I’ve ridden this hobby horse before, most notably here, and also here among other places, but this nation desperately needs to tax not only more of the incomes of the superrich, but also their accumulated wealth.
I give you as my latest case-in-point, the situation of the homeless in New York, and by contrast, the prices that the insufficiently-taxed superrich seem to be gladly paying for a place to call home.
According to a letter I’ve received from somebody at the Stribling real estate brokerage firm in New York concerning the city’s apartment market:
· The $4 million and above luxury market in the first half of this year was the strongest
since at least 2007, with 759 contracts signed, compared to 807 such contracts for all
2012; 1/3 of the contracts were for new condos that won’t be completed for at least
· In the $10 million and above market, 142 contracts totaling $2.08 billion were signed in the first half of this year, compared to 160 contracts totaling $2.9 billion for all of last year; 44% of this year’s contracts were for new developments and were sold off of floorplans.
Hey, $10 million “and above” apartments (some of those “aboves” have paid above $50 million) can happen simply because millionaires and billionaires have the money to throw away for them. They’re largely a horde of little Anthony Weiners, waving around pictures of their apartments instead of their penises, boasting implicitly, “Look how big mine is.”
All that’s fine, up to a point. The point is where you see the statistics for homelessness in New York. The following is from the city’s Coalition for the Homeless:
•Each night more than 55,000 people -- including more than 21,000 children -- experience homelessness.
• Currently 50,700 homeless men, women, and children bed down each night in the NYC municipal shelter system.
• Additionally, more than 5,000 homeless adults and children sleep each night in other public and private shelters, and thousands more sleep rough on the streets or in other public spaces.
• During the course of each year, more than 105,000 different homeless New Yorkers, including nearly 40,000 children, sleep at least one night in the municipal shelter system.
• The number of homeless New Yorkers in shelters has risen by more than 60 percent over the past decade.
Hey, $2.8 billion could rent a lot of modest one- and two-bedroom apartments for families that are currently sleeping in the streets.
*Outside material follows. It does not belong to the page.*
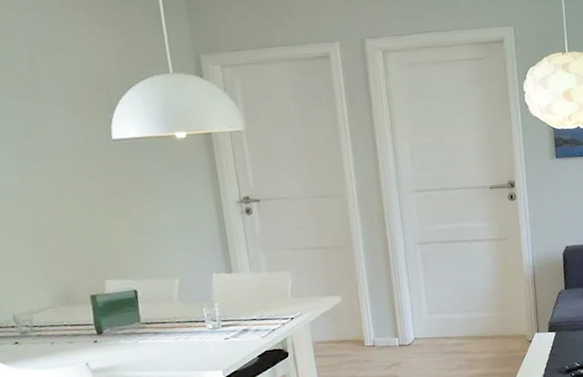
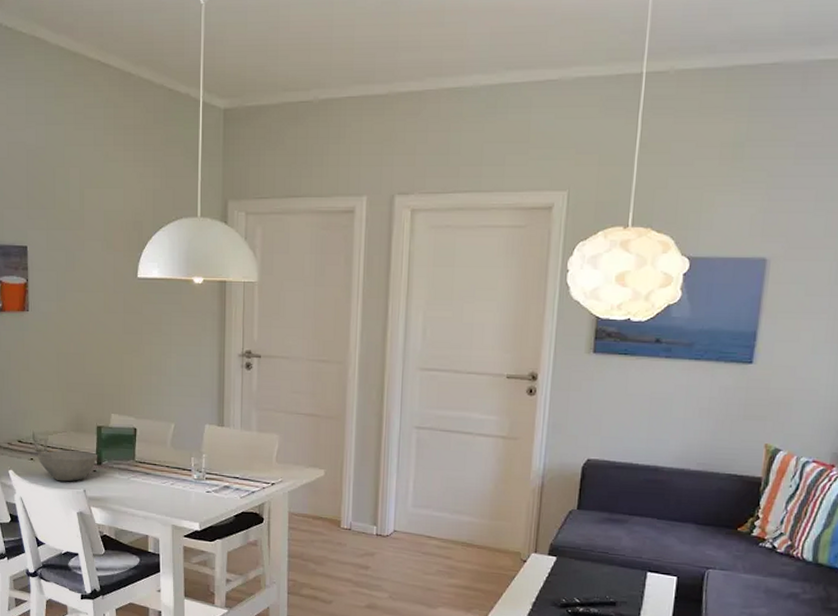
bowl: none [22,323,97,360] -> present [37,449,98,482]

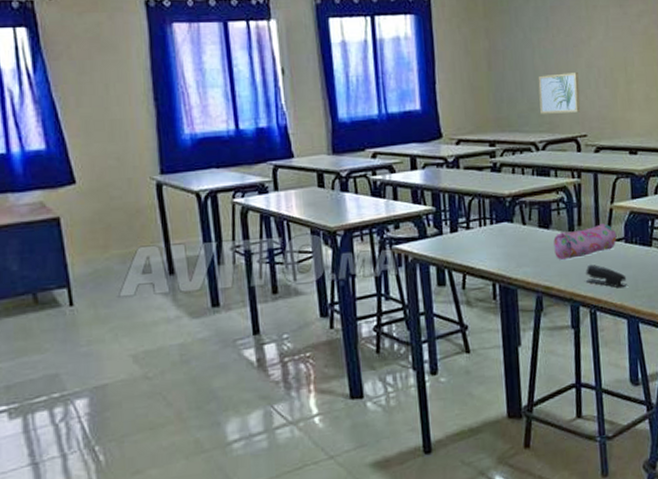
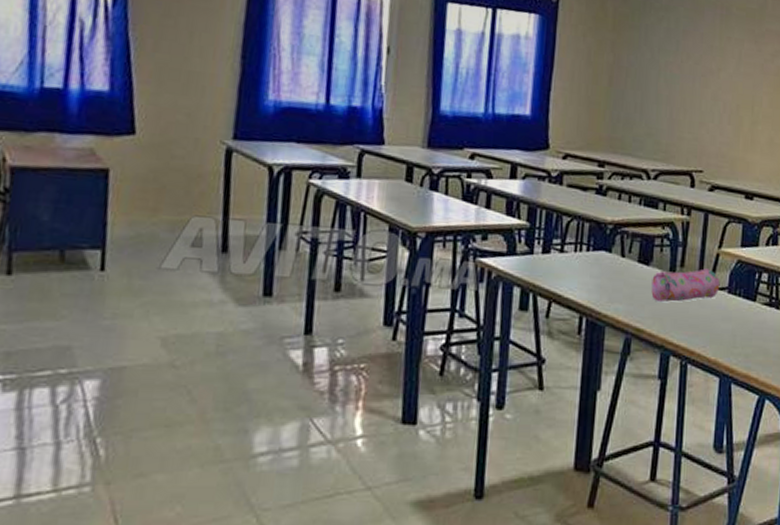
wall art: present [538,73,581,114] -> none [657,100,702,146]
stapler: present [585,264,627,289] -> none [680,310,725,343]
There’s not enough money available to do that, you complain, Mayor Bloomberg? There would be if the people were taxed differently if they can shell out $10, $20, $50 million for one out of what is likely to be two or more residences .
In fact, one of The Crank’s Laws states that if you pay, say, $45 million for an apartment and $10 million for a house in the Hamptons that’s so difficult to commute to, you have to charter a helicopter to get you there, you have far too much money for the good of society.
The problem isn’t only a New York City problem. It’s national. All but a handful of us are getting poorer, while the rich get richer and richer, living off the wealth our productivity has produced and they have bled from us. Consider this:
Economics columnist Jon Talton recently did a rundown of the facts about today’s American economy. Among his findings:
• Worker productivity has increased nearly 23 percent since 2000, but hourly wages rose a pitiful 0.5 percent in that period.
• Taking a longer view back to 1973, productivity is up by 80 percent between now and then, but pay is only up by 11 percent.
• People at the bottom of the wage scale are earning less now than similar workers in 1979.
• Employees in the middle of the wage scale are getting 6 percent more than in 1979, but all that increase happened in the 1990s.
• High earners, meanwhile, are making 37 percent more than back in the 1970s and the much-talked-about folks in the top 1 percent have enjoyed a 131 percent increase in earnings.
From another column by Jon Talton, I found this:
• People who became unemployed between 2007 and 2009 but found new, full-time jobs took an average wage cut of 10.5 percent.
• In 2011, wages for males with college degrees were 5 percent greater than in 1979. For men with only high-school degrees, entry-level wages were 25 percent lower than in 1979.
• College-educated women saw gains of 15 percent over the same period for their first job, but the wage was still 9 percent below what a college-educated man made in 1979. Women with only high-school education worked for wages 10 percent below the poverty threshold and 14 percent worse than the wages of women with comparable education in 1979.
• In 1979, more than 63 percent of high-school graduates landed entry-level jobs with employer-provided insurance. In 2010, the number had dropped to 22.8 percent.
If the superrich think they’re “winning” by choking off income from the vast majority of the nation, I have some old news for them. It’s called the French Revolution of 1789. You know, the one where they set up a guillotine in what is now the Place de la Concorde, and mercilessly rolled heads.
If this nation doesn’t restore some equity to incomes, it can and probably will happen here, in some modern form. Maybe the form relates to the ease of getting a gun. If the gates of Versailles couldn’t hold against a crowd of enraged peasants with pitchforks, I doubt that gated communities and doorman apartment buildings will hold against underpaid American workers armed with their Wal-Mart AK47s.
I hope that the income inequity situation will be corrected, or that I won’t live long enough to the consequences. But if I do, I plan to take a front row seat next to Mme. Defarge, this time no doubt texting with her I-Phone instead of clicking her knitting needles, and see how high a billion dollar head will bounce.